• **RECORDED DATA**:

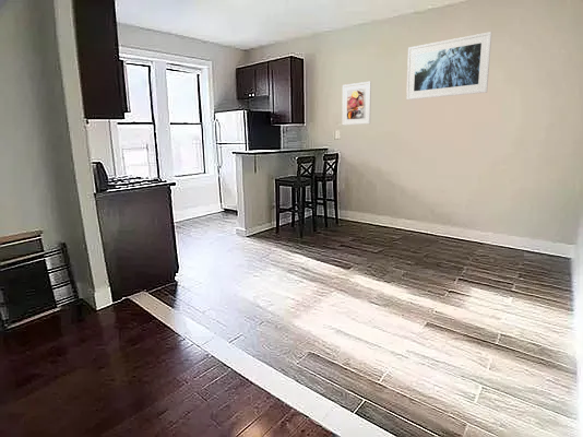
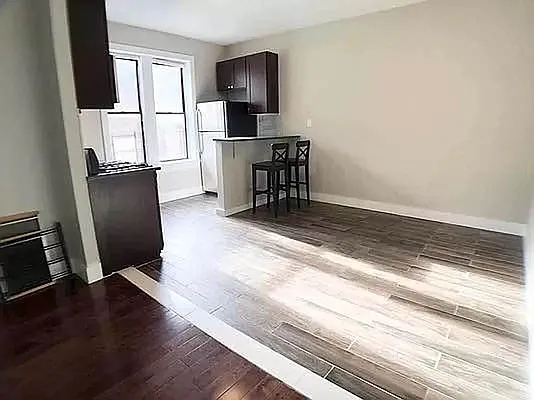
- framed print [342,81,372,127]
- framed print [405,31,492,101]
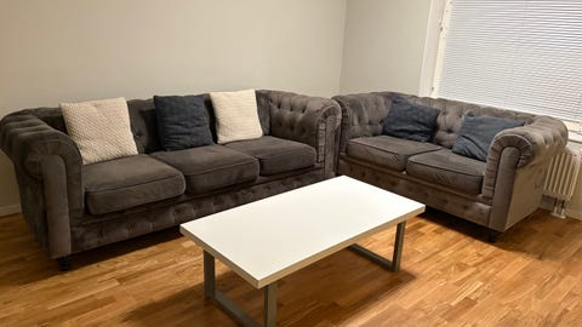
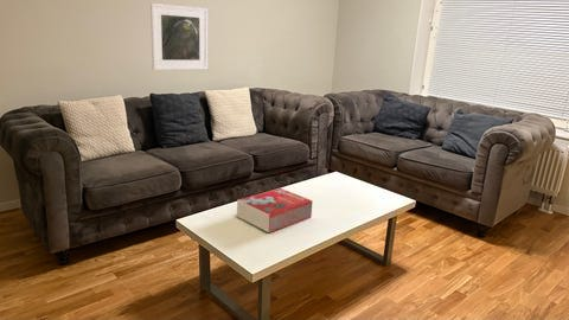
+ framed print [149,2,209,71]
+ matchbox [236,187,314,233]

• **ACTION ITEM**: In the listing above, how many of the lines include "framed"? Give only the figure.

• **RESULT BELOW**: 3